> **ACTIVITY**
Copy every entry below word for word, leaving out the pictures.

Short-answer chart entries
▼▼▼

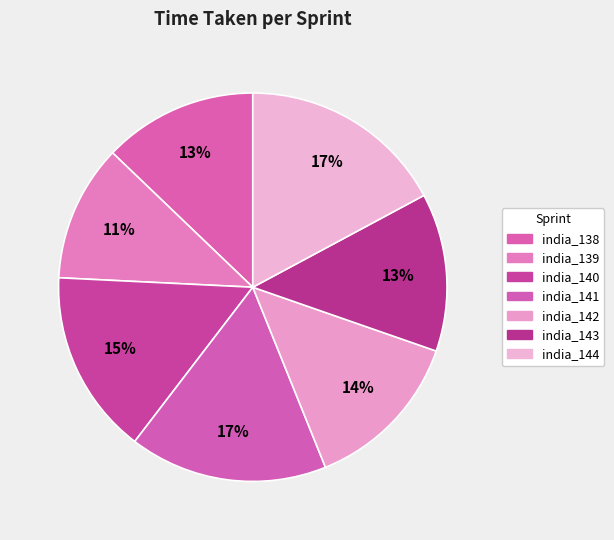

Approximately how many times larger is the value at india_138 compared to india_140?

0.8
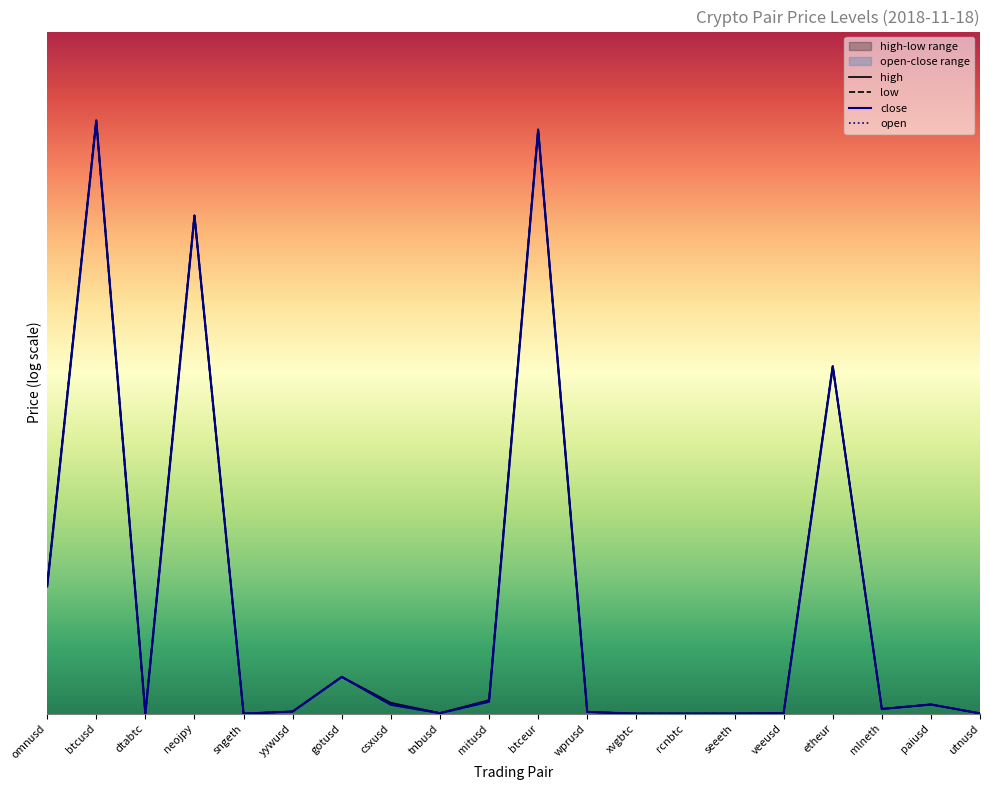

Which has a higher value, yywusd or omnusd?

omnusd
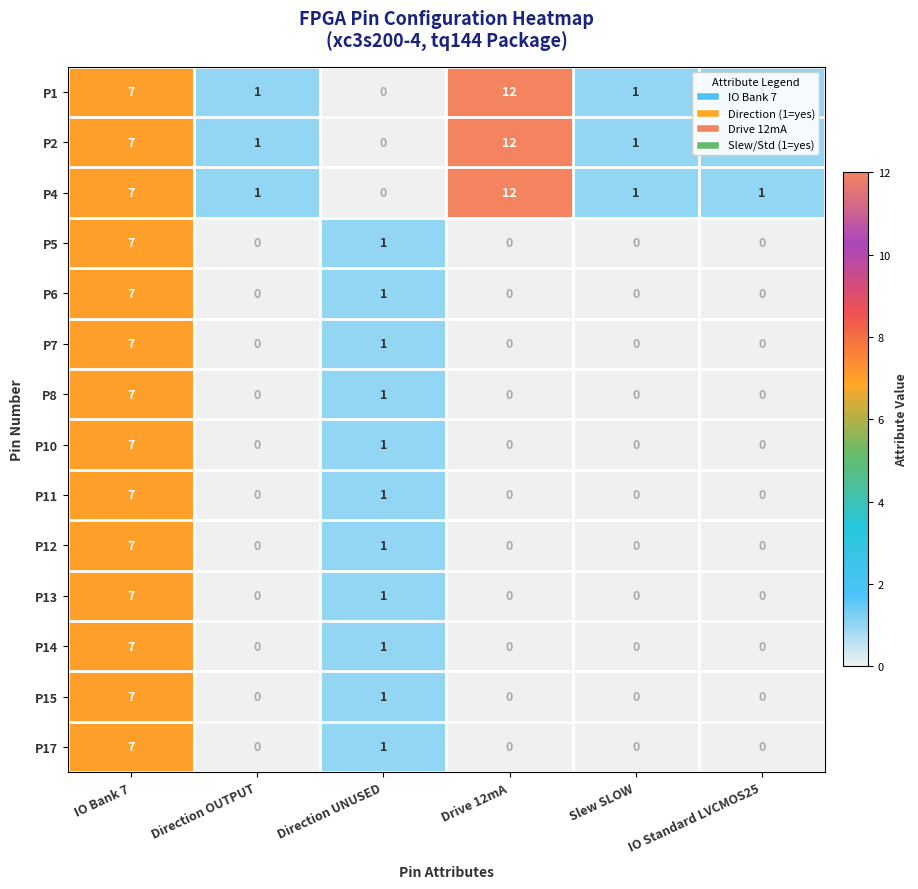

At which category is the sum across all series the highest?

IO Bank 7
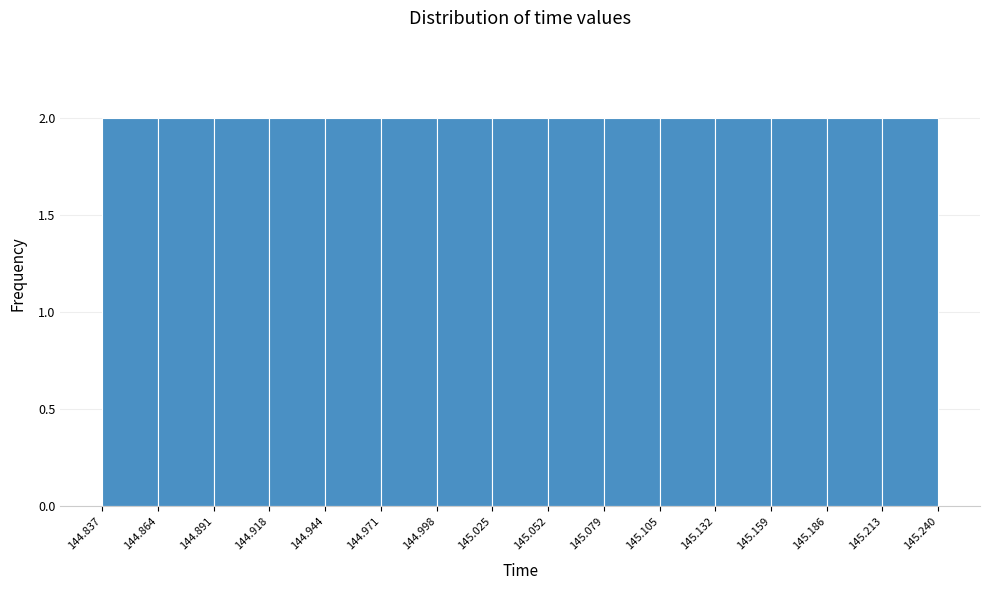

What is the height of the bar covering 145.025 to 145.052 on the x-axis? The values are not printed on the chart, so give them approximately, as read against the axis.

2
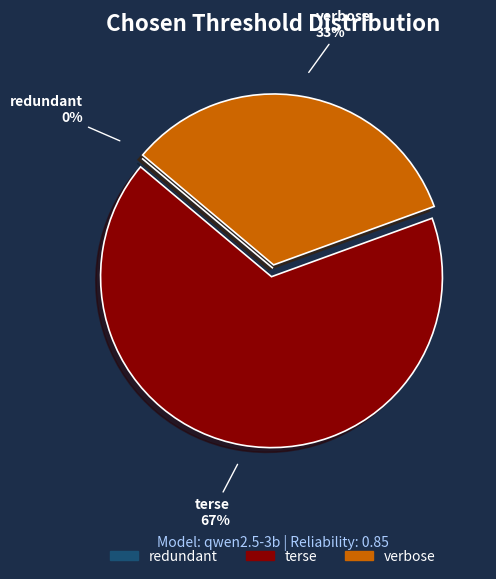

Which category has the biggest portion of the pie?

terse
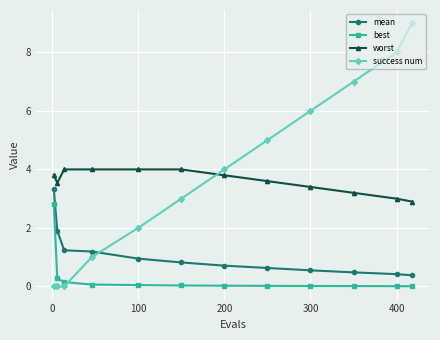

What is the maximum value shown in the chart?

9.0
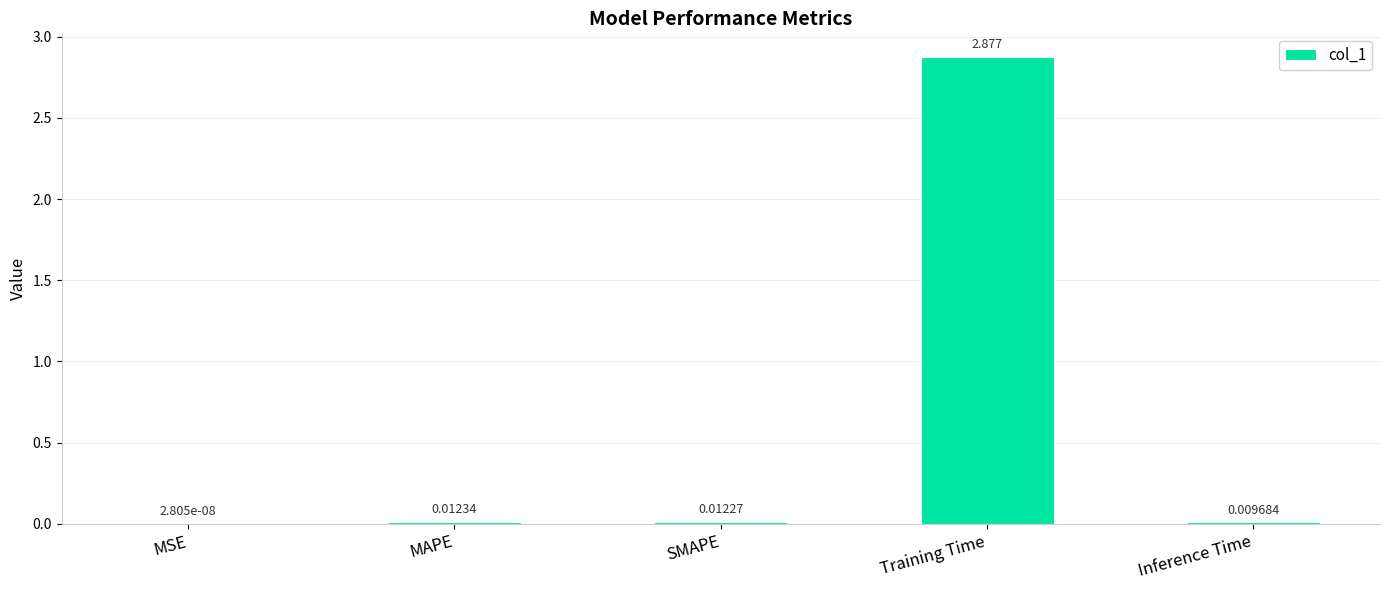

How many data points does each series have?

5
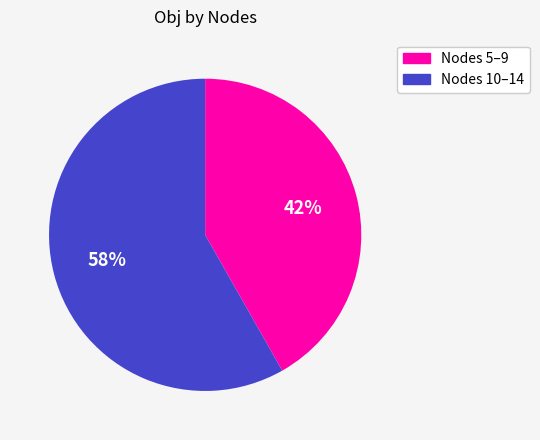

To the nearest percent, what is the difference between the largest and smallest slice percentages?

16%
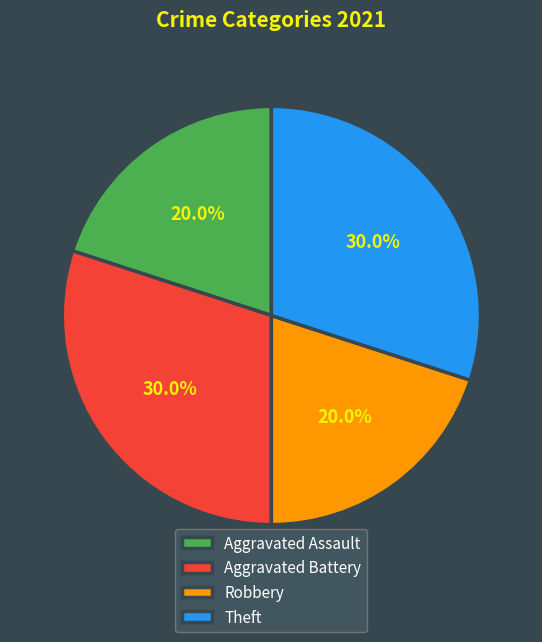

The Theft slice represents 30% of the pie. True or false?

True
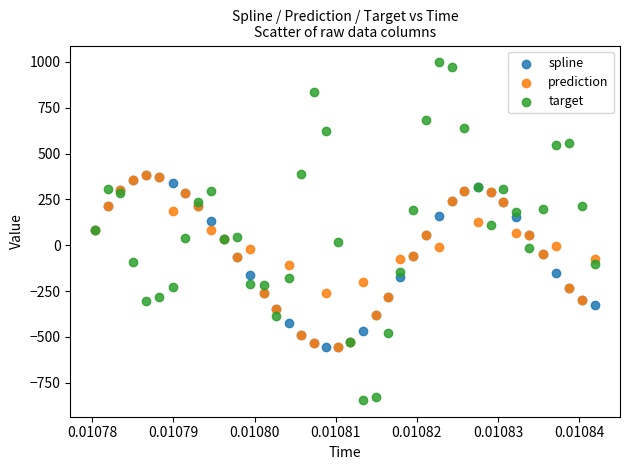

Which series reaches the minimum Y coordinate?

target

▲▲▲

> **YOUR SOLUTION**
Approximately how many times larger is the value at india_138 compared to india_140?

0.8

Which has a higher value, yywusd or omnusd?

omnusd

At which category is the sum across all series the highest?

IO Bank 7

What is the height of the bar covering 145.025 to 145.052 on the x-axis? The values are not printed on the chart, so give them approximately, as read against the axis.

2

Which category has the biggest portion of the pie?

terse

What is the maximum value shown in the chart?

9.0

How many data points does each series have?

5

To the nearest percent, what is the difference between the largest and smallest slice percentages?

16%

The Theft slice represents 30% of the pie. True or false?

True

Which series reaches the minimum Y coordinate?

target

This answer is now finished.